[Start of Attachment]
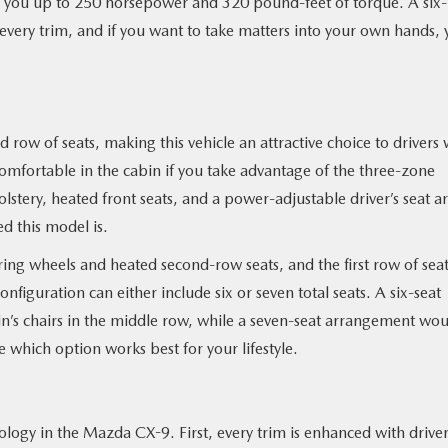
e you up to 250 horsepower and 320 pound-feet of torque. A six-
every trim, and if you want to take matters into your own hands,
row of seats, making this vehicle an attractive choice to drivers 
omfortable in the cabin if you take advantage of the three-zone
stery, heated front seats, and a power-adjustable driver’s seat a
d this model is.
ring wheels and heated second-row seats, and the first row of sea
nfiguration can either include six or seven total seats. A six-seat
’s chairs in the middle row, while a seven-seat arrangement wou
 which option works best for your lifestyle.
ology in the Mazda CX-9. First, every trim is enhanced with drive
[End of Attachment]
What you will do:
Put the text read from the entries into a Markdown table with the columns "Line" and "Text", numbering each row and skipping any blank lines. Leave out the pictures.

Problem solution:
| Line | Text |
|---|---|
| 1 | e you up to 250 horsepower and 320 pound-feet of torque. A six- |
| 2 | every trim, and if you want to take matters into your own hands, |
| 3 | row of seats, making this vehicle an attractive choice to drivers  |
| 4 | omfortable in the cabin if you take advantage of the three-zone |
| 5 | stery, heated front seats, and a power-adjustable driver’s seat a |
| 6 | d this model is. |
| 7 | ring wheels and heated second-row seats, and the first row of sea |
| 8 | nfiguration can either include six or seven total seats. A six-seat |
| 9 | ’s chairs in the middle row, while a seven-seat arrangement wou |
| 10 |  which option works best for your lifestyle. |
| 11 | ology in the Mazda CX-9. First, every trim is enhanced with drive |